Computerworld

‘Unlawful' WiFi hotspot blocking ruling highlights academic IT headaches

Managing the wireless environment at the average college or university can be a difficult task at the best of times, and when students and staff start using personal hotspots – the sort that provide wireless data access from the same -- it's not the best of times.
  • Jon Gold (Network World)
  • 08 October, 2014 03:16

Managing the wireless environment at the average college or university can be a difficult task at the best of times, and when students and staff start using personal hotspots the sort that provide wireless data access from the same -- it's not the best of times.

As anyone who's ever been to any sort of large techie convention knows, these little devices each of which creates its own Wi-Fi network on the same frequencies as every other Wi-Fi network can cause a huge amount of interference, making existing networks difficult or impossible to use.

+ ALSO ON NETWORK WORLD: Marriott must pay $600,000 for blocking personal Wi-Fi hotspots | Gartner: Make way for digital business, risks or die?+

Academia's IT workers, therefore, could be forgiven for being annoyed at the FCC's recent ruling that technology designed to interfere with personal hotspot signals is "unlawful." The commission's decision against Marriott hotels which required the chain to reimburse $600,000 in room Wi-Fi charges to unhappy customers said that the hotelier couldn't use its own access points to essentially jam MiFis and similar mobile data hubs.

The implications for dorm rooms are obvious and while it's unclear how many colleges and universities have implemented this type of technology, it's a potentially powerful method of keeping the airwaves clear for a school's own network that, now, can't be used, according to Austin College network and operations manager Thomas Carter.
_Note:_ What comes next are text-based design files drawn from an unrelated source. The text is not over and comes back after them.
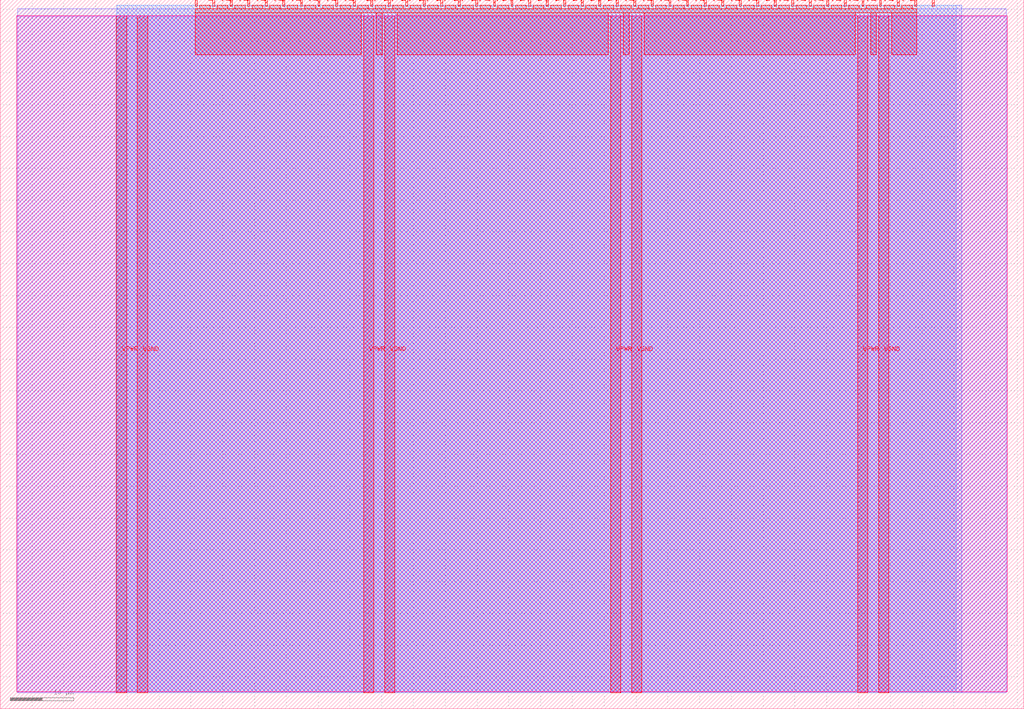
<source format=lef>
VERSION 5.7 ;
  NOWIREEXTENSIONATPIN ON ;
  DIVIDERCHAR "/" ;
  BUSBITCHARS "[]" ;
MACRO tt_um_wokwi_422960059664377857
  CLASS BLOCK ;
  FOREIGN tt_um_wokwi_422960059664377857 ;
  ORIGIN 0.000 0.000 ;
  SIZE 161.000 BY 111.520 ;
  PIN VGND
    DIRECTION INOUT ;
    USE GROUND ;
    PORT
      LAYER met4 ;
        RECT 21.580 2.480 23.180 109.040 ;
    END
    PORT
      LAYER met4 ;
        RECT 60.450 2.480 62.050 109.040 ;
    END
    PORT
      LAYER met4 ;
        RECT 99.320 2.480 100.920 109.040 ;
    END
    PORT
      LAYER met4 ;
        RECT 138.190 2.480 139.790 109.040 ;
    END
  END VGND
  PIN VPWR
    DIRECTION INOUT ;
    USE POWER ;
    PORT
      LAYER met4 ;
        RECT 18.280 2.480 19.880 109.040 ;
    END
    PORT
      LAYER met4 ;
        RECT 57.150 2.480 58.750 109.040 ;
    END
    PORT
      LAYER met4 ;
        RECT 96.020 2.480 97.620 109.040 ;
    END
    PORT
      LAYER met4 ;
        RECT 134.890 2.480 136.490 109.040 ;
    END
  END VPWR
  PIN clk
    DIRECTION INPUT ;
    USE SIGNAL ;
    ANTENNAGATEAREA 0.852000 ;
    PORT
      LAYER met4 ;
        RECT 143.830 110.520 144.130 111.520 ;
    END
  END clk
  PIN ena
    DIRECTION INPUT ;
    USE SIGNAL ;
    PORT
      LAYER met4 ;
        RECT 146.590 110.520 146.890 111.520 ;
    END
  END ena
  PIN rst_n
    DIRECTION INPUT ;
    USE SIGNAL ;
    ANTENNAGATEAREA 0.196500 ;
    PORT
      LAYER met4 ;
        RECT 141.070 110.520 141.370 111.520 ;
    END
  END rst_n
  PIN ui_in[0]
    DIRECTION INPUT ;
    USE SIGNAL ;
    ANTENNAGATEAREA 0.196500 ;
    PORT
      LAYER met4 ;
        RECT 138.310 110.520 138.610 111.520 ;
    END
  END ui_in[0]
  PIN ui_in[1]
    DIRECTION INPUT ;
    USE SIGNAL ;
    ANTENNAGATEAREA 0.196500 ;
    PORT
      LAYER met4 ;
        RECT 135.550 110.520 135.850 111.520 ;
    END
  END ui_in[1]
  PIN ui_in[2]
    DIRECTION INPUT ;
    USE SIGNAL ;
    ANTENNAGATEAREA 0.196500 ;
    PORT
      LAYER met4 ;
        RECT 132.790 110.520 133.090 111.520 ;
    END
  END ui_in[2]
  PIN ui_in[3]
    DIRECTION INPUT ;
    USE SIGNAL ;
    ANTENNAGATEAREA 0.196500 ;
    PORT
      LAYER met4 ;
        RECT 130.030 110.520 130.330 111.520 ;
    END
  END ui_in[3]
  PIN ui_in[4]
    DIRECTION INPUT ;
    USE SIGNAL ;
    ANTENNAGATEAREA 0.196500 ;
    PORT
      LAYER met4 ;
        RECT 127.270 110.520 127.570 111.520 ;
    END
  END ui_in[4]
  PIN ui_in[5]
    DIRECTION INPUT ;
    USE SIGNAL ;
    ANTENNAGATEAREA 0.196500 ;
    PORT
      LAYER met4 ;
        RECT 124.510 110.520 124.810 111.520 ;
    END
  END ui_in[5]
  PIN ui_in[6]
    DIRECTION INPUT ;
    USE SIGNAL ;
    PORT
      LAYER met4 ;
        RECT 121.750 110.520 122.050 111.520 ;
    END
  END ui_in[6]
  PIN ui_in[7]
    DIRECTION INPUT ;
    USE SIGNAL ;
    ANTENNAGATEAREA 0.196500 ;
    PORT
      LAYER met4 ;
        RECT 118.990 110.520 119.290 111.520 ;
    END
  END ui_in[7]
  PIN uio_in[0]
    DIRECTION INPUT ;
    USE SIGNAL ;
    PORT
      LAYER met4 ;
        RECT 116.230 110.520 116.530 111.520 ;
    END
  END uio_in[0]
  PIN uio_in[1]
    DIRECTION INPUT ;
    USE SIGNAL ;
    PORT
      LAYER met4 ;
        RECT 113.470 110.520 113.770 111.520 ;
    END
  END uio_in[1]
  PIN uio_in[2]
    DIRECTION INPUT ;
    USE SIGNAL ;
    PORT
      LAYER met4 ;
        RECT 110.710 110.520 111.010 111.520 ;
    END
  END uio_in[2]
  PIN uio_in[3]
    DIRECTION INPUT ;
    USE SIGNAL ;
    PORT
      LAYER met4 ;
        RECT 107.950 110.520 108.250 111.520 ;
    END
  END uio_in[3]
  PIN uio_in[4]
    DIRECTION INPUT ;
    USE SIGNAL ;
    PORT
      LAYER met4 ;
        RECT 105.190 110.520 105.490 111.520 ;
    END
  END uio_in[4]
  PIN uio_in[5]
    DIRECTION INPUT ;
    USE SIGNAL ;
    PORT
      LAYER met4 ;
        RECT 102.430 110.520 102.730 111.520 ;
    END
  END uio_in[5]
  PIN uio_in[6]
    DIRECTION INPUT ;
    USE SIGNAL ;
    PORT
      LAYER met4 ;
        RECT 99.670 110.520 99.970 111.520 ;
    END
  END uio_in[6]
  PIN uio_in[7]
    DIRECTION INPUT ;
    USE SIGNAL ;
    PORT
      LAYER met4 ;
        RECT 96.910 110.520 97.210 111.520 ;
    END
  END uio_in[7]
  PIN uio_oe[0]
    DIRECTION OUTPUT ;
    USE SIGNAL ;
    PORT
      LAYER met4 ;
        RECT 49.990 110.520 50.290 111.520 ;
    END
  END uio_oe[0]
  PIN uio_oe[1]
    DIRECTION OUTPUT ;
    USE SIGNAL ;
    PORT
      LAYER met4 ;
        RECT 47.230 110.520 47.530 111.520 ;
    END
  END uio_oe[1]
  PIN uio_oe[2]
    DIRECTION OUTPUT ;
    USE SIGNAL ;
    PORT
      LAYER met4 ;
        RECT 44.470 110.520 44.770 111.520 ;
    END
  END uio_oe[2]
  PIN uio_oe[3]
    DIRECTION OUTPUT ;
    USE SIGNAL ;
    PORT
      LAYER met4 ;
        RECT 41.710 110.520 42.010 111.520 ;
    END
  END uio_oe[3]
  PIN uio_oe[4]
    DIRECTION OUTPUT ;
    USE SIGNAL ;
    PORT
      LAYER met4 ;
        RECT 38.950 110.520 39.250 111.520 ;
    END
  END uio_oe[4]
  PIN uio_oe[5]
    DIRECTION OUTPUT ;
    USE SIGNAL ;
    PORT
      LAYER met4 ;
        RECT 36.190 110.520 36.490 111.520 ;
    END
  END uio_oe[5]
  PIN uio_oe[6]
    DIRECTION OUTPUT ;
    USE SIGNAL ;
    PORT
      LAYER met4 ;
        RECT 33.430 110.520 33.730 111.520 ;
    END
  END uio_oe[6]
  PIN uio_oe[7]
    DIRECTION OUTPUT ;
    USE SIGNAL ;
    PORT
      LAYER met4 ;
        RECT 30.670 110.520 30.970 111.520 ;
    END
  END uio_oe[7]
  PIN uio_out[0]
    DIRECTION OUTPUT ;
    USE SIGNAL ;
    PORT
      LAYER met4 ;
        RECT 72.070 110.520 72.370 111.520 ;
    END
  END uio_out[0]
  PIN uio_out[1]
    DIRECTION OUTPUT ;
    USE SIGNAL ;
    PORT
      LAYER met4 ;
        RECT 69.310 110.520 69.610 111.520 ;
    END
  END uio_out[1]
  PIN uio_out[2]
    DIRECTION OUTPUT ;
    USE SIGNAL ;
    PORT
      LAYER met4 ;
        RECT 66.550 110.520 66.850 111.520 ;
    END
  END uio_out[2]
  PIN uio_out[3]
    DIRECTION OUTPUT ;
    USE SIGNAL ;
    PORT
      LAYER met4 ;
        RECT 63.790 110.520 64.090 111.520 ;
    END
  END uio_out[3]
  PIN uio_out[4]
    DIRECTION OUTPUT ;
    USE SIGNAL ;
    PORT
      LAYER met4 ;
        RECT 61.030 110.520 61.330 111.520 ;
    END
  END uio_out[4]
  PIN uio_out[5]
    DIRECTION OUTPUT ;
    USE SIGNAL ;
    PORT
      LAYER met4 ;
        RECT 58.270 110.520 58.570 111.520 ;
    END
  END uio_out[5]
  PIN uio_out[6]
    DIRECTION OUTPUT ;
    USE SIGNAL ;
    PORT
      LAYER met4 ;
        RECT 55.510 110.520 55.810 111.520 ;
    END
  END uio_out[6]
  PIN uio_out[7]
    DIRECTION OUTPUT ;
    USE SIGNAL ;
    PORT
      LAYER met4 ;
        RECT 52.750 110.520 53.050 111.520 ;
    END
  END uio_out[7]
  PIN uo_out[0]
    DIRECTION OUTPUT ;
    USE SIGNAL ;
    ANTENNADIFFAREA 0.445500 ;
    PORT
      LAYER met4 ;
        RECT 94.150 110.520 94.450 111.520 ;
    END
  END uo_out[0]
  PIN uo_out[1]
    DIRECTION OUTPUT ;
    USE SIGNAL ;
    ANTENNADIFFAREA 0.445500 ;
    PORT
      LAYER met4 ;
        RECT 91.390 110.520 91.690 111.520 ;
    END
  END uo_out[1]
  PIN uo_out[2]
    DIRECTION OUTPUT ;
    USE SIGNAL ;
    ANTENNADIFFAREA 0.795200 ;
    PORT
      LAYER met4 ;
        RECT 88.630 110.520 88.930 111.520 ;
    END
  END uo_out[2]
  PIN uo_out[3]
    DIRECTION OUTPUT ;
    USE SIGNAL ;
    ANTENNADIFFAREA 0.795200 ;
    PORT
      LAYER met4 ;
        RECT 85.870 110.520 86.170 111.520 ;
    END
  END uo_out[3]
  PIN uo_out[4]
    DIRECTION OUTPUT ;
    USE SIGNAL ;
    ANTENNADIFFAREA 0.445500 ;
    PORT
      LAYER met4 ;
        RECT 83.110 110.520 83.410 111.520 ;
    END
  END uo_out[4]
  PIN uo_out[5]
    DIRECTION OUTPUT ;
    USE SIGNAL ;
    ANTENNADIFFAREA 0.445500 ;
    PORT
      LAYER met4 ;
        RECT 80.350 110.520 80.650 111.520 ;
    END
  END uo_out[5]
  PIN uo_out[6]
    DIRECTION OUTPUT ;
    USE SIGNAL ;
    PORT
      LAYER met4 ;
        RECT 77.590 110.520 77.890 111.520 ;
    END
  END uo_out[6]
  PIN uo_out[7]
    DIRECTION OUTPUT ;
    USE SIGNAL ;
    PORT
      LAYER met4 ;
        RECT 74.830 110.520 75.130 111.520 ;
    END
  END uo_out[7]
  OBS
      LAYER nwell ;
        RECT 2.570 2.635 158.430 108.990 ;
      LAYER li1 ;
        RECT 2.760 2.635 158.240 108.885 ;
      LAYER met1 ;
        RECT 2.760 2.480 158.240 110.120 ;
      LAYER met2 ;
        RECT 18.310 2.535 151.240 110.685 ;
      LAYER met3 ;
        RECT 18.290 2.555 150.355 110.665 ;
      LAYER met4 ;
        RECT 31.370 110.120 33.030 110.665 ;
        RECT 34.130 110.120 35.790 110.665 ;
        RECT 36.890 110.120 38.550 110.665 ;
        RECT 39.650 110.120 41.310 110.665 ;
        RECT 42.410 110.120 44.070 110.665 ;
        RECT 45.170 110.120 46.830 110.665 ;
        RECT 47.930 110.120 49.590 110.665 ;
        RECT 50.690 110.120 52.350 110.665 ;
        RECT 53.450 110.120 55.110 110.665 ;
        RECT 56.210 110.120 57.870 110.665 ;
        RECT 58.970 110.120 60.630 110.665 ;
        RECT 61.730 110.120 63.390 110.665 ;
        RECT 64.490 110.120 66.150 110.665 ;
        RECT 67.250 110.120 68.910 110.665 ;
        RECT 70.010 110.120 71.670 110.665 ;
        RECT 72.770 110.120 74.430 110.665 ;
        RECT 75.530 110.120 77.190 110.665 ;
        RECT 78.290 110.120 79.950 110.665 ;
        RECT 81.050 110.120 82.710 110.665 ;
        RECT 83.810 110.120 85.470 110.665 ;
        RECT 86.570 110.120 88.230 110.665 ;
        RECT 89.330 110.120 90.990 110.665 ;
        RECT 92.090 110.120 93.750 110.665 ;
        RECT 94.850 110.120 96.510 110.665 ;
        RECT 97.610 110.120 99.270 110.665 ;
        RECT 100.370 110.120 102.030 110.665 ;
        RECT 103.130 110.120 104.790 110.665 ;
        RECT 105.890 110.120 107.550 110.665 ;
        RECT 108.650 110.120 110.310 110.665 ;
        RECT 111.410 110.120 113.070 110.665 ;
        RECT 114.170 110.120 115.830 110.665 ;
        RECT 116.930 110.120 118.590 110.665 ;
        RECT 119.690 110.120 121.350 110.665 ;
        RECT 122.450 110.120 124.110 110.665 ;
        RECT 125.210 110.120 126.870 110.665 ;
        RECT 127.970 110.120 129.630 110.665 ;
        RECT 130.730 110.120 132.390 110.665 ;
        RECT 133.490 110.120 135.150 110.665 ;
        RECT 136.250 110.120 137.910 110.665 ;
        RECT 139.010 110.120 140.670 110.665 ;
        RECT 141.770 110.120 143.430 110.665 ;
        RECT 30.655 109.440 144.145 110.120 ;
        RECT 30.655 102.855 56.750 109.440 ;
        RECT 59.150 102.855 60.050 109.440 ;
        RECT 62.450 102.855 95.620 109.440 ;
        RECT 98.020 102.855 98.920 109.440 ;
        RECT 101.320 102.855 134.490 109.440 ;
        RECT 136.890 102.855 137.790 109.440 ;
        RECT 140.190 102.855 144.145 109.440 ;
  END
END tt_um_wokwi_422960059664377857
END LIBRARY


</source>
"Any devices brought by students will interfere as the spectrum is fully used by the school's wireless," he said. "In the past we've used the countermeasures to persuade' students not to use the devices."

Lee Badman, head of the nonprofit group EDUCAUSE's wireless networking constituent group, lists Mi-Fis and similar devices as among the central challenges for academic networks in a recent blog post.

"We watch wireless printer and projector makers continue to live in 1999 for WLAN capabilities, and do little as an industry to fix it. We sit by while mobile titans like Verizon and AT&T pepper the landscape with Mi-Fi devices, and get steamed when students bring classroom Wi-Fi to its knees with iPhone personal hotspots all on channel 2 at power well beyond what our own APs put out. We see client makers still put out 2.4 GHz-only WLAN adapters, and then act surprised when we get trouble tickets for those devices in RF-dirty spaces."

Pete Hoffswell is a network engineer at Davenport University in Grand Rapids, Michigan, and, like Badman, is a constituent group leader at EDUCAUSE. He said that the FCC ruling in particular doesn't make him more worried about his ability to manage his network.

Marriott, according to Hoffswell, was something of a special case.

"Marriott really stepped over the line they interfered with somebody else's network, period," he said. "[Wi-Fi]is public airspace."

According to Hoffswell, network administrators will just have to grin and bear it, where this type of interference is concerned. Attempts to control the use of interfering devices could even bring secondary problems.

"Students could really rally against [restrictions on device use]," he said. "That's an open, public spectrum that's available to anybody."